Page-level text extractions:
========================

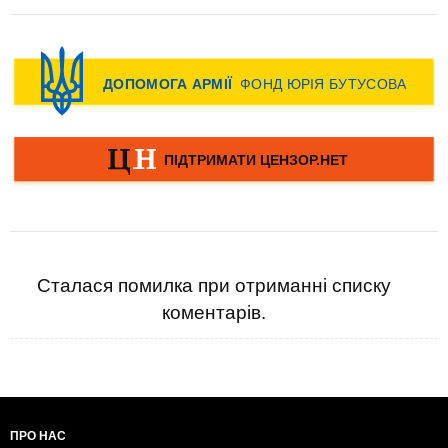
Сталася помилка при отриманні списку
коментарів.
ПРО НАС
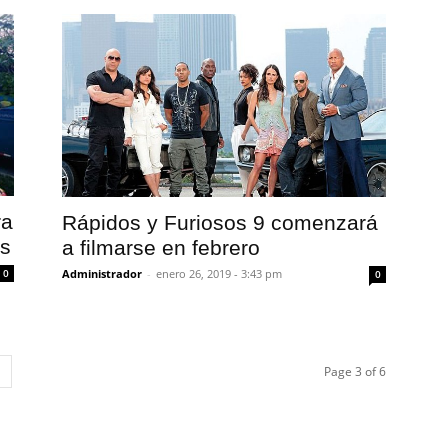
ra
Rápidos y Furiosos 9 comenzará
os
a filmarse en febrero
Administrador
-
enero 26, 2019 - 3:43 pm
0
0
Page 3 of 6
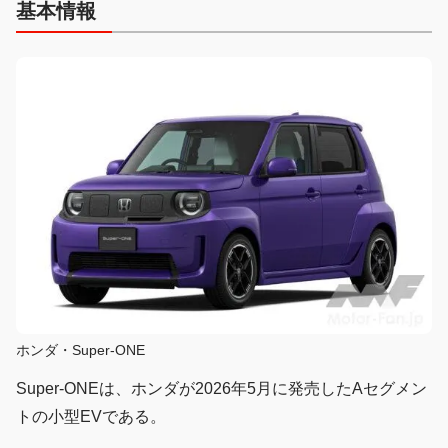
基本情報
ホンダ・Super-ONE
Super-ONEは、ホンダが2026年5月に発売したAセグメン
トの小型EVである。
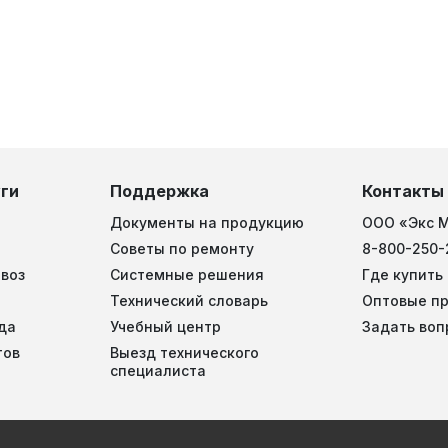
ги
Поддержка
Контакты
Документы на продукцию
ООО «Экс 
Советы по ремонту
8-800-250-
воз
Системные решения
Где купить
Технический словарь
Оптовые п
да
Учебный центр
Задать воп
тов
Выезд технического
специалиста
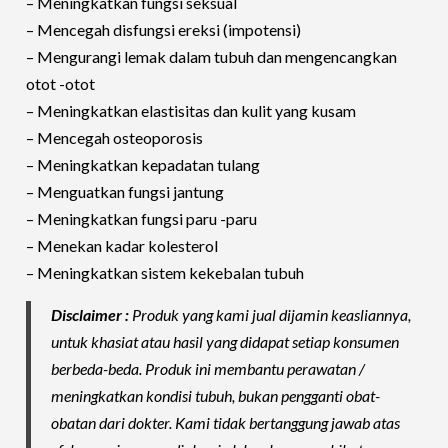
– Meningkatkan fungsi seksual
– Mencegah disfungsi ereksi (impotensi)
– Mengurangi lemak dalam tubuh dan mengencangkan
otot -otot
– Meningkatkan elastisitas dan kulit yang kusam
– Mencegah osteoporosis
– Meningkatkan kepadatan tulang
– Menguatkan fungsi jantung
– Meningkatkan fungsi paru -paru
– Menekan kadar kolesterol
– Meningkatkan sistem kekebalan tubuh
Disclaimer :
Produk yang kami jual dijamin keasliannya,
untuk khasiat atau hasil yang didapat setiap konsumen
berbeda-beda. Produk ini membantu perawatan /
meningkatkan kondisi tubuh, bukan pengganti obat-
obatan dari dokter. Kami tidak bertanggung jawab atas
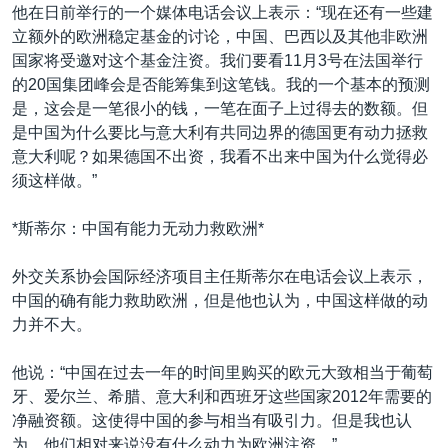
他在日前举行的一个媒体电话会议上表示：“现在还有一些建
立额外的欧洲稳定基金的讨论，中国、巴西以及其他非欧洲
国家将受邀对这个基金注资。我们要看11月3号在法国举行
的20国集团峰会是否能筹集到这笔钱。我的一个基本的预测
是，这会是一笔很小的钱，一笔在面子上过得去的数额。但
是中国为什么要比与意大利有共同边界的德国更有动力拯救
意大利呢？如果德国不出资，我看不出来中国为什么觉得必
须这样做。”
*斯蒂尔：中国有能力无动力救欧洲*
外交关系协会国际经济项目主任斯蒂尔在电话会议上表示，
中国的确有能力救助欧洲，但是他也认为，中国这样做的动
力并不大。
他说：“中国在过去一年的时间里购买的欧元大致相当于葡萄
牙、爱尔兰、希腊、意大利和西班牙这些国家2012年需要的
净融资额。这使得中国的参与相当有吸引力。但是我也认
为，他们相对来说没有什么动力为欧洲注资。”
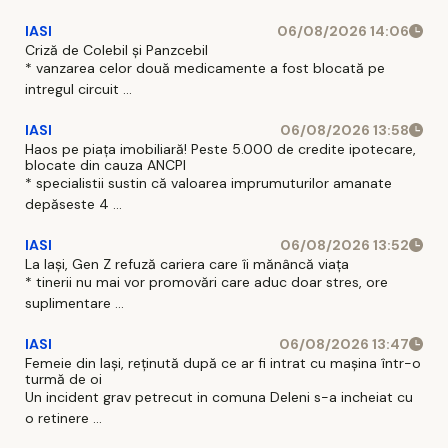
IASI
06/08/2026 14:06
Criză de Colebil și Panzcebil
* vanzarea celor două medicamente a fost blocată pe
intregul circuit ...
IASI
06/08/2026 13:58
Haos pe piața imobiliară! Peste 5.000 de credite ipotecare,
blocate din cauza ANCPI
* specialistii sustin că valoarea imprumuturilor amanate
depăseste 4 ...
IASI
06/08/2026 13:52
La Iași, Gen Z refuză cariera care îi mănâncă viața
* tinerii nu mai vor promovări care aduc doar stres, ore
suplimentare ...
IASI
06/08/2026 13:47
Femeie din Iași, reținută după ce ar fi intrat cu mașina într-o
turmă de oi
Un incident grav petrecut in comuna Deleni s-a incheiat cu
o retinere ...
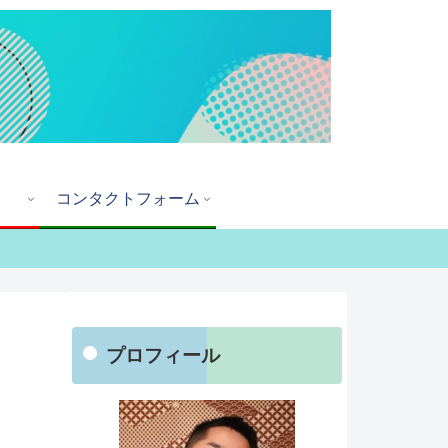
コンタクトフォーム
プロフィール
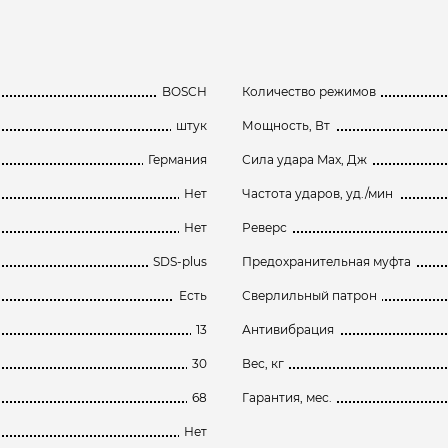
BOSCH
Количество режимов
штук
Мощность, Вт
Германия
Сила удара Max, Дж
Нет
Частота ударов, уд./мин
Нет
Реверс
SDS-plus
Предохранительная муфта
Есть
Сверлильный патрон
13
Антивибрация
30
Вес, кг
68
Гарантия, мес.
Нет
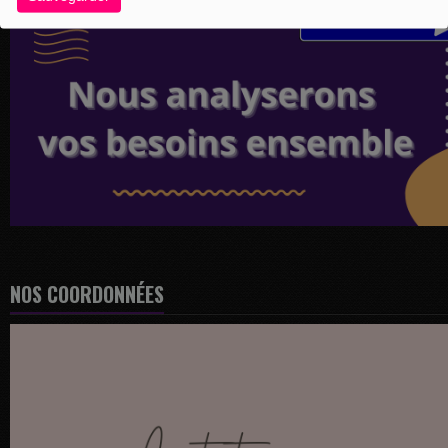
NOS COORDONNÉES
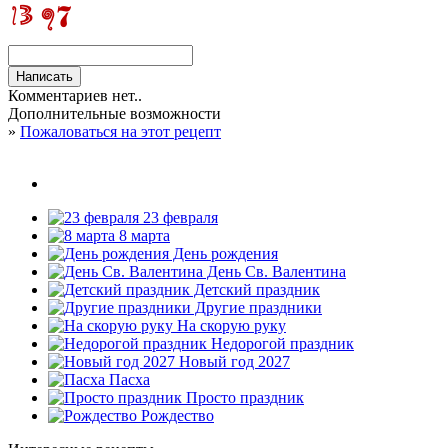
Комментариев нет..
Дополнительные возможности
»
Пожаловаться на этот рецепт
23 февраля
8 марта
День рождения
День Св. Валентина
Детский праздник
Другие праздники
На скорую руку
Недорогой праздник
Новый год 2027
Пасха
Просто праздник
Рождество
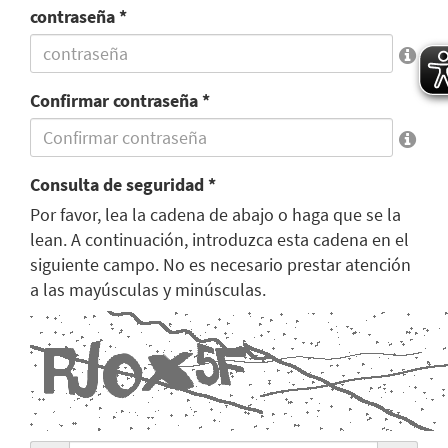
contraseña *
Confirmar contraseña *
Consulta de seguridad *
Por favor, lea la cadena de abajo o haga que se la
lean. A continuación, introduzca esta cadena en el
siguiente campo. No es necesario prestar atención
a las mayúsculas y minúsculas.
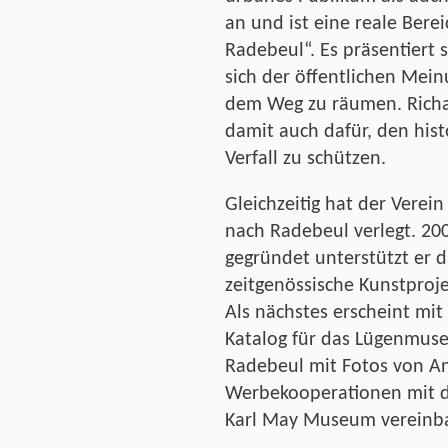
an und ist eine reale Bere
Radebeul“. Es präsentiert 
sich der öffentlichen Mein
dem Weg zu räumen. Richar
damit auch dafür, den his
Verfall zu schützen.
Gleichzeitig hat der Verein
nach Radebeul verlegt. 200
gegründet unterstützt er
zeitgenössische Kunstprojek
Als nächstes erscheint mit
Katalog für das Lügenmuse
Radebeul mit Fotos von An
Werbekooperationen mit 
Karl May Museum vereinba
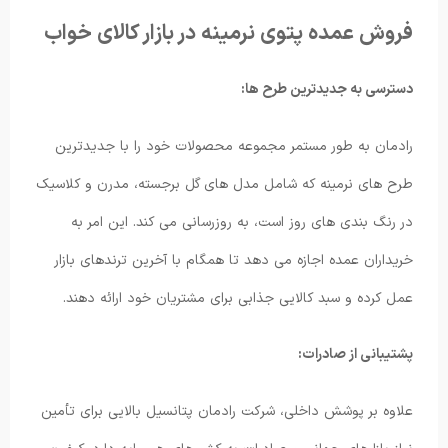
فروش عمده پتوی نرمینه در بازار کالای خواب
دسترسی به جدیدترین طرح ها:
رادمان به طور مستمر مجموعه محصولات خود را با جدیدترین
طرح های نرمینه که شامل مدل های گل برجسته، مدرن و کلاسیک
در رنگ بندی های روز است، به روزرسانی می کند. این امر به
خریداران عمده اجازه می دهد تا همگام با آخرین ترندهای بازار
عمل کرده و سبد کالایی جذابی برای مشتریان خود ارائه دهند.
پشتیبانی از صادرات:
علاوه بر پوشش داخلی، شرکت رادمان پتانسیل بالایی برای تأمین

========================

§ YOUR ASSIGNMENT
Reproduce word for word the lines running from the line with "На скорую руку" through the end of the data, both included, and nothing else; leave out the pictures.

§ ANSWER AREA
На скорую руку
Недорогой праздник
Новый год 2027
Пасха
Просто праздник
Рождество
contraseña *
Confirmar contraseña *
Consulta de seguridad *
Por favor, lea la cadena de abajo o haga que se la
lean. A continuación, introduzca esta cadena en el
siguiente campo. No es necesario prestar atención
a las mayúsculas y minúsculas.
an und ist eine reale Bere
Radebeul“. Es präsentiert 
sich der öffentlichen Mein
dem Weg zu räumen. Richar
damit auch dafür, den his
Verfall zu schützen.
Gleichzeitig hat der Verein
nach Radebeul verlegt. 200
gegründet unterstützt er
zeitgenössische Kunstprojek
Als nächstes erscheint mit
Katalog für das Lügenmuse
Radebeul mit Fotos von An
Werbekooperationen mit 
Karl May Museum vereinba
فروش عمده پتوی نرمینه در بازار کالای خواب
دسترسی به جدیدترین طرح ها:
رادمان به طور مستمر مجموعه محصولات خود را با جدیدترین
طرح های نرمینه که شامل مدل های گل برجسته، مدرن و کلاسیک
در رنگ بندی های روز است، به روزرسانی می کند. این امر به
خریداران عمده اجازه می دهد تا همگام با آخرین ترندهای بازار
عمل کرده و سبد کالایی جذابی برای مشتریان خود ارائه دهند.
پشتیبانی از صادرات:
علاوه بر پوشش داخلی، شرکت رادمان پتانسیل بالایی برای تأمین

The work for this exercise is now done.